We do not know the end of this story.  We do not know whether when chapter four is ended, the lesson got through to Jonah, and he went home and told the story of the graciousness of God to him and all mankind and all creatures great and small.

We do not know whether he went home, unrepentant, and angry with God.  Angry because he was put through the wringer, angry because God is too soft on sinners.  Bitter because he was “used” to do something he didn’t want to do.  Perhaps he sat at the kitchen table when friends dropped by, and he told them of the unfairness of God.

We do not know if he went home filled with fury, but as the years went by, the memories of the suffocating water and terrifying days in the belly of the great fish, and the work of the destructive worm, did their work and he came slowly to penitence, and before he died, left behind for others instructions to tell the story of a man who had wanted to thwart the repentance of God, and who failed.  One thing we can know for sure, God will not leave the man alone. For, as C. S. Lewis says in his book, The Problem of Pain, “God whispers to us in our pleasures, speaks in our conscience, but shouts in our pains: it is his megaphone to rouse a deaf world.”

Conclusion

The author has intentionally left the story unfinished. He wants us to complete it. Am I Jonah? If so, will I repent? If not, let us not presume for a moment that we are on the side of the angels!
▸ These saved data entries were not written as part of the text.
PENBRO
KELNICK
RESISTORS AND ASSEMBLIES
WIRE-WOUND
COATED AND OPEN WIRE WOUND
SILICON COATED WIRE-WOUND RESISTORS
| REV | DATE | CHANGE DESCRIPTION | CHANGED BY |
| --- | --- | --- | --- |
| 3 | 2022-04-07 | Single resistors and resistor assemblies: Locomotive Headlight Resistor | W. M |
The reality is that God waits for us to turn towards him.  Now he does not wait passively.  He waits actively.  He sends messengers to speak his word.  He can use nature and supernature to get our attention. But one thing we can be sure of, he loves us too much to ignore us.

Jonah reminds me of Francis Thompson who describes his flight from God in the poem, “The Hound of Heaven”.

I fled him down the nights and down the days,
            I fled him down the arches of the years,
            I fled him down the labyrinthine ways of my own mind;
            And in the midst of tears, I hid from him,
            And under running laughter, up vistaed hopes I sped;
            And shot, precipitated
            Adown Titanic glooms of chasmed fears,
            From those strong feet that followed, followed after.

            But with unhurrying chase,
            And unperturbed pace,
            Deliberate speed, majestic instancy,
            They beat – and a voice beat
            More instant than the feet –
            “All things betray thee, who betrayest me.”

 May the Hound of Heaven dog our days until we find ourselves and Him.